→ **SELECTED TEXT**:
▬▬▬
When a Title VI complaint is lodged with an OCR regional office, OCR opens an investigation into that complaint.  It is OCR’s policy that if a “voluntary” resolution is reached between the school and the complainant, it will close its investigation.   However, OCR retains a copy of the agreement in its files (available on-line) and continues to monitor until the complainant confirms that the terms of the agreement have been met.  Usually, the main burden on school systems responding to an OCR investigation is the time required to provide OCR with the details it requires to evaluate the complaint.  Since OCR’s investigations are extensive, the material they request can be far ranging, so that burden is by no means insignificant.

“The Office for Civil Rights (OCR) is providing access to recipient resolution letters with agreements reached on or after October 1, 2013. The letters and agreements cover aspects of laws OCR enforces. You have access to all currently uploaded documents that meet OCR’s document upload criteria. Additional documents will be posted on a continual basis.

Title VI, of course, covers a great deal more than just disparate representation in special education classes.  OCR also investigates charges of under representation in gifted classes and disparate treatment of students with respect to discipline based on race, religion or national origin.  The ten Title VI cases reported by OCR since 2015 are listed below with links and key words.   OCR letters (including those below) routinely advise the parties that the letter ” is not a formal statement of OCR policy, and should not be relied upon, cited, or construed as such,” that retaliation against complainants is forbidden, and that the complainants have a right to “file a private suit in federal court whether or not OCR found a violation.”   Additionally, OCR letters routinely specify a time frame for monitoring compliance, usually one year, after an agreement is reached, but sometimes longer.

Each of the letters belows provides in detail the standards OCR used in reaching its conclusions.
▬▬▬
→ **SUPPLIED INFORMATION**:
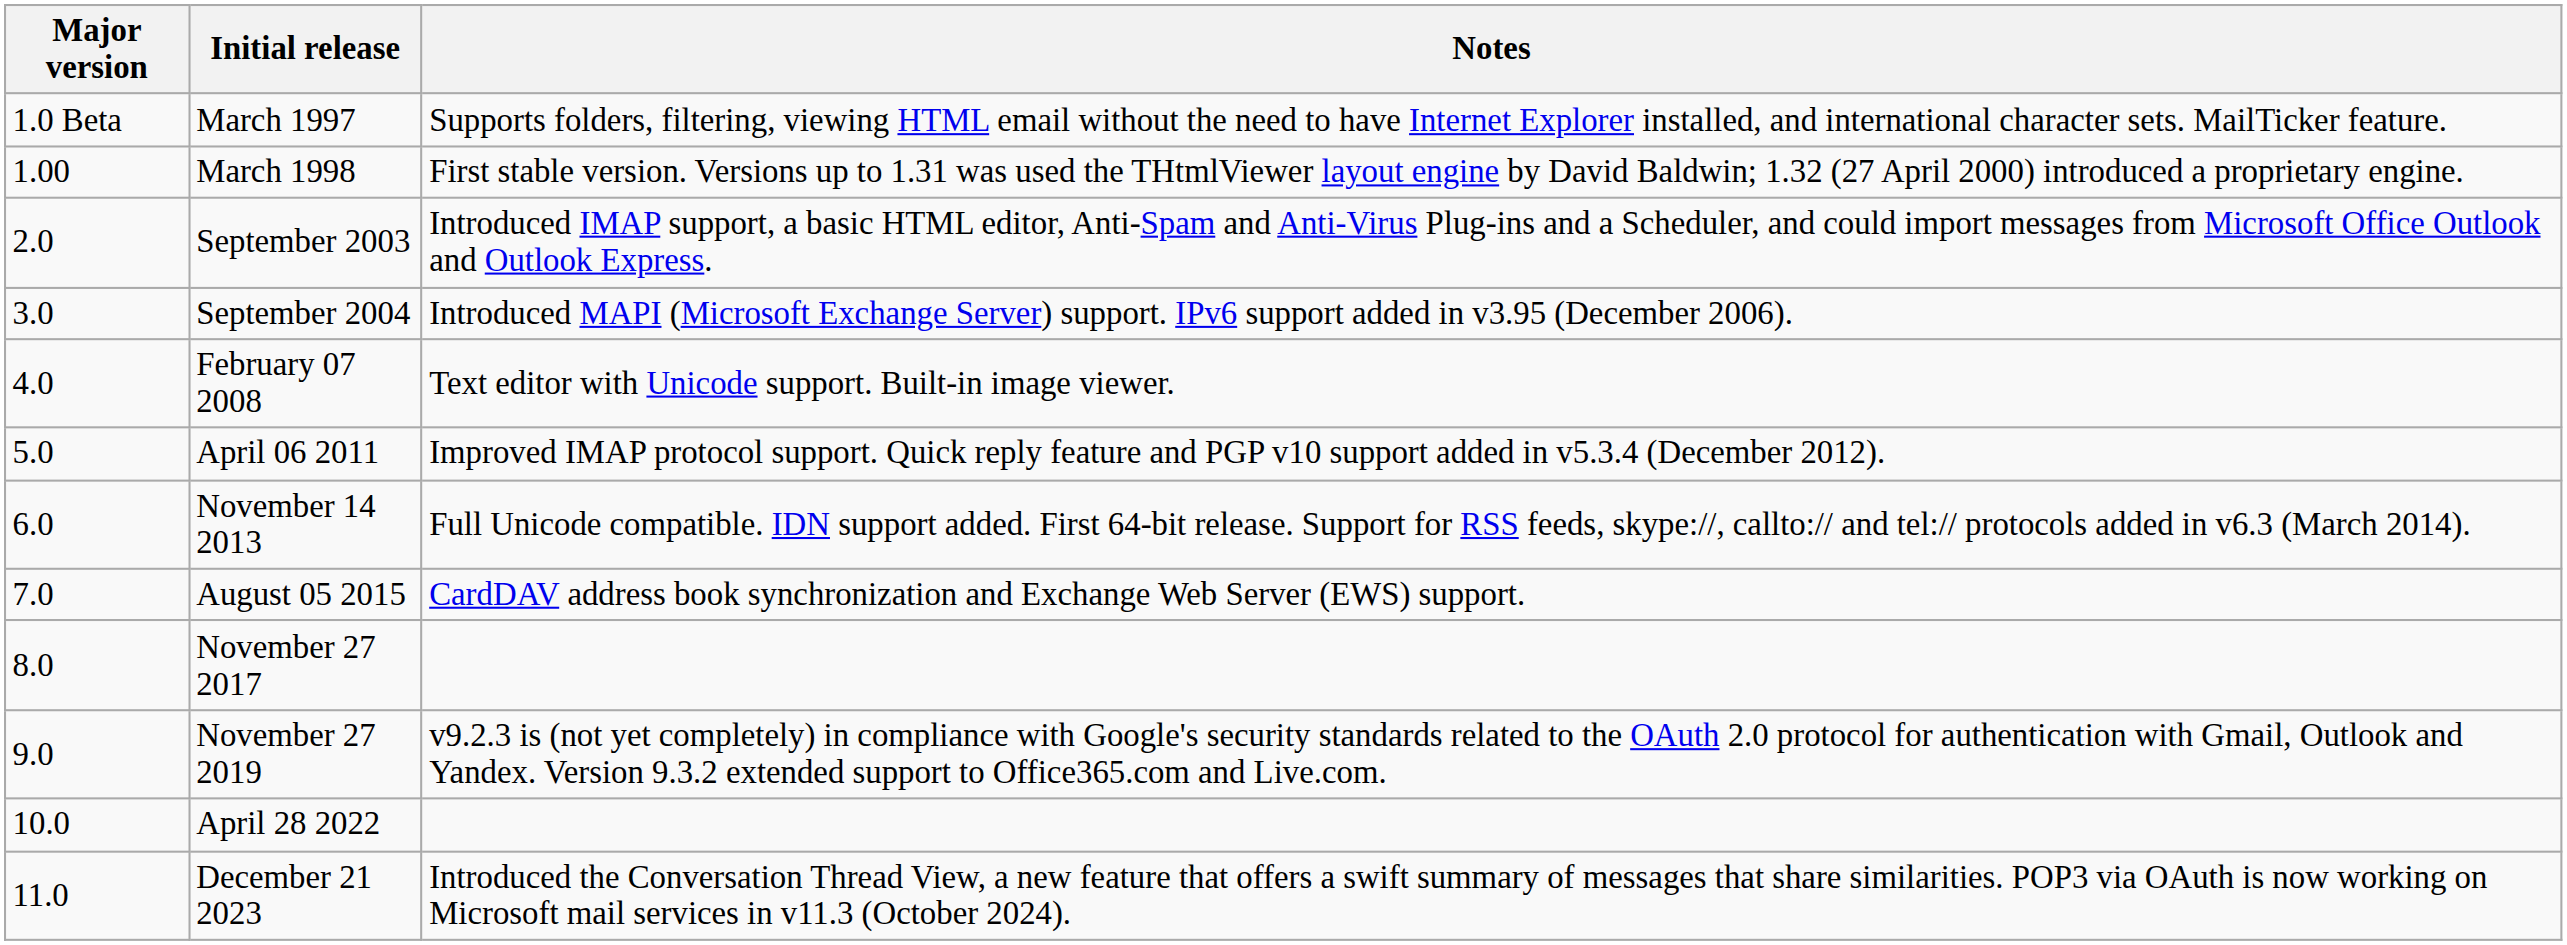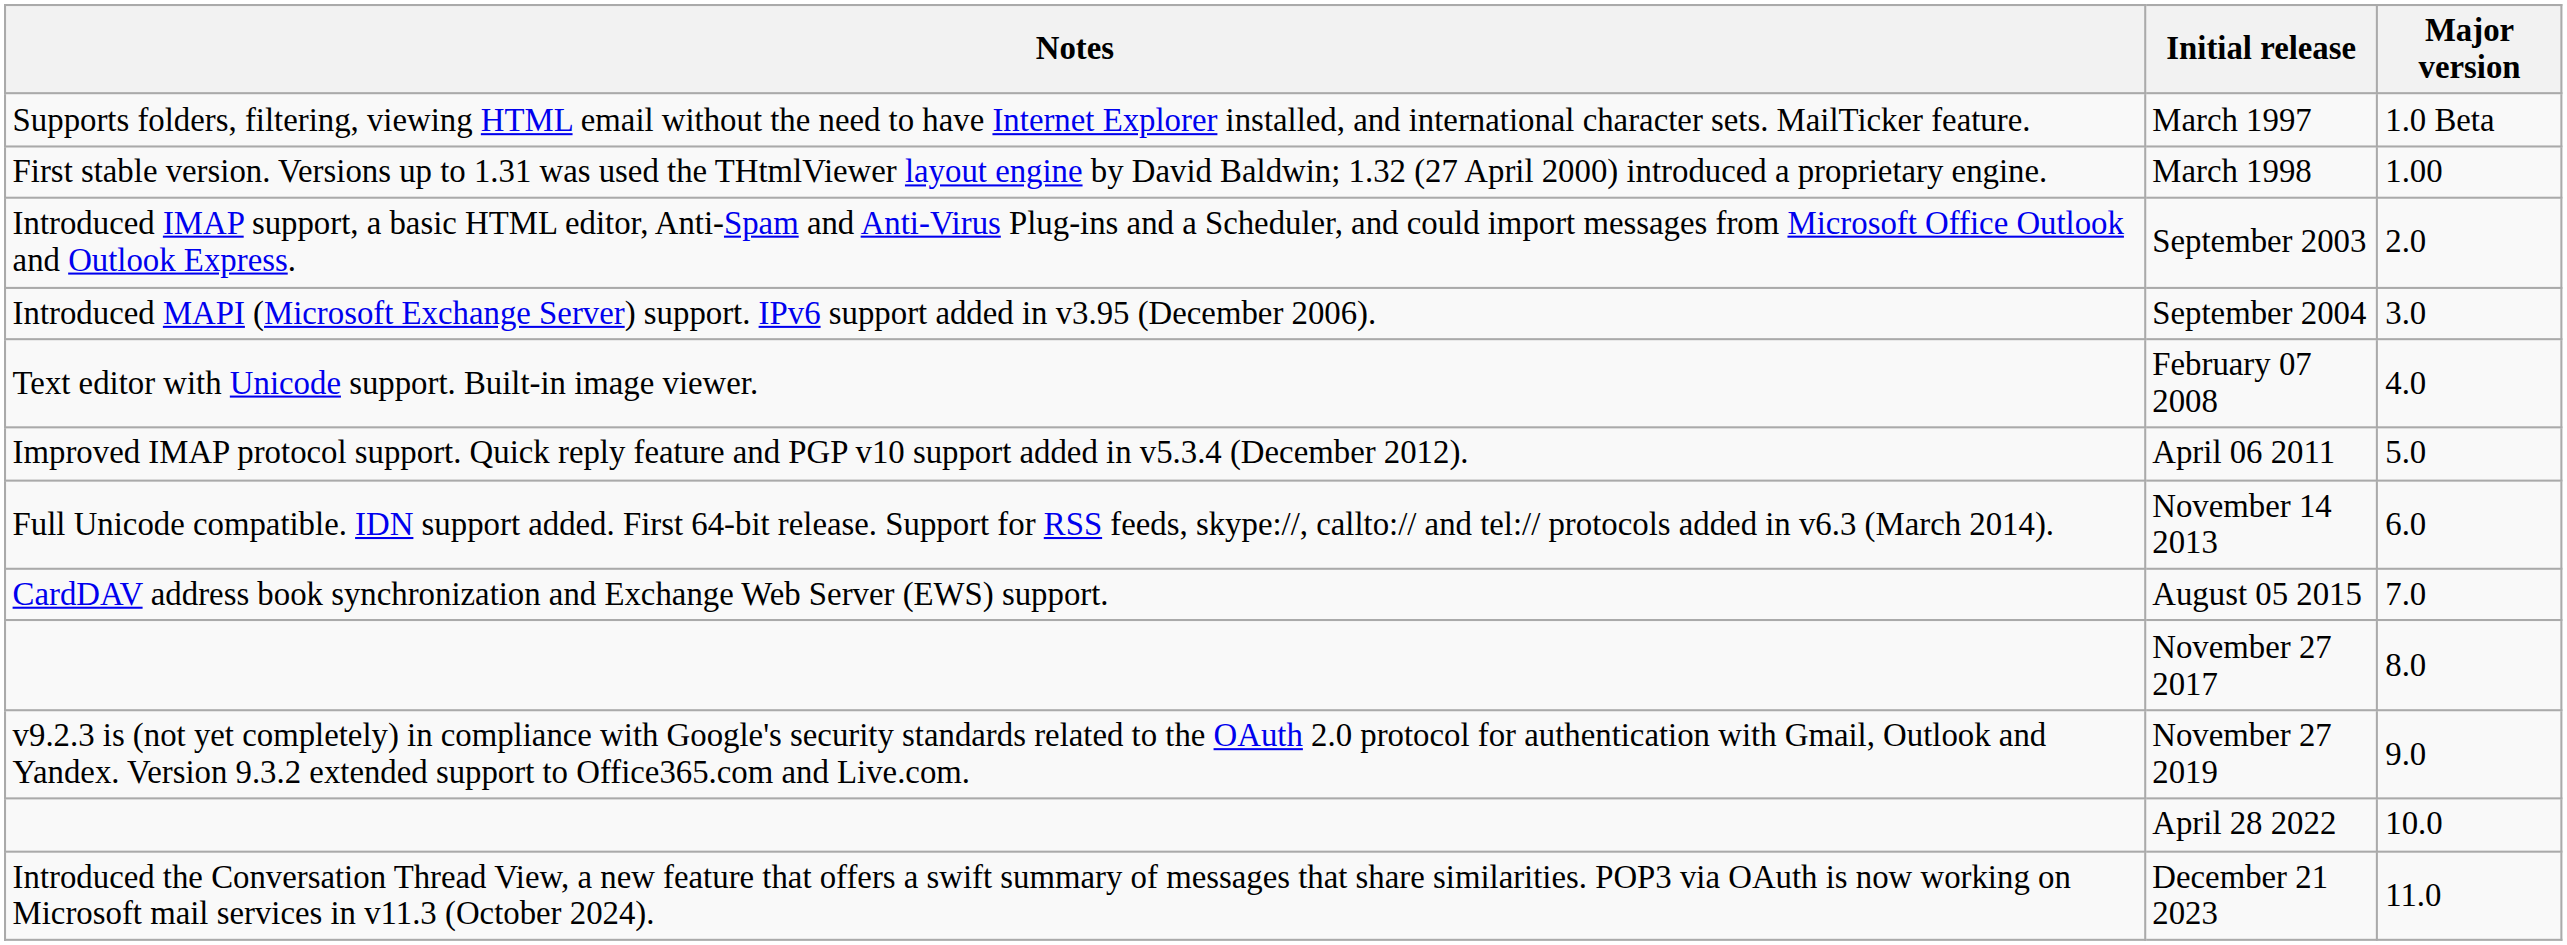columns swapped: Major version <-> Notes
▬▬▬
Please write the next part of the passage on how the Office for Civil Rights handles Title VI complaints, starting right after its last sentence.

Burlington School District, Colorado.  Letter to Satterly, February 4, 2014.  2 pages
Key Words:  ELL students, segregation in placement, drop-out rates, pregnant school girls, children with disabilities, Title II, Title VI
Resolution:   Voluntary Resolution Agreement to resolve issues with complainant.  The 7 page agreement details the data to be provided with respect to ELL, pregnant school girls, children with disabilities, and compensatory educational services.

San Carlos School District, California.  Letter to Baker, March 6, 2014.  11 pages
Key Words: Title VI, Title II, Section 504.  Retaliation allegation, Use of recording device
Resolution:  District’s actions constituted retaliation.  District agreed to disseminate policies regarding retaliation, to educate its staff regarding retaliation, to compose and send a letter to the complainant regarding its actions.  Also see the Resolution Agreement.

Hamlin Independent School District, Texas.  Letter to Cartwright, August 4, 2014.  13 pages
Key Words:  Title VI, racial discrimination, racially offensive language,l disparate application of discipline based on race
Resolution:   OCR concluded use of the word “nigger” created a hostile education environment, that they could not establish disparate treatment in the disciplinary process, but that they confirmed disparate treatment of the second student with respect to discipline.  District agreed to train staff and students as to what constituted discriminatory behavior, to appoint someone to receive student complaints, providing counseling for students exposed to racist language and behavior, and to expunge the disciplinary record of the student improperly disciplined.  Also see the Resolution Agreement.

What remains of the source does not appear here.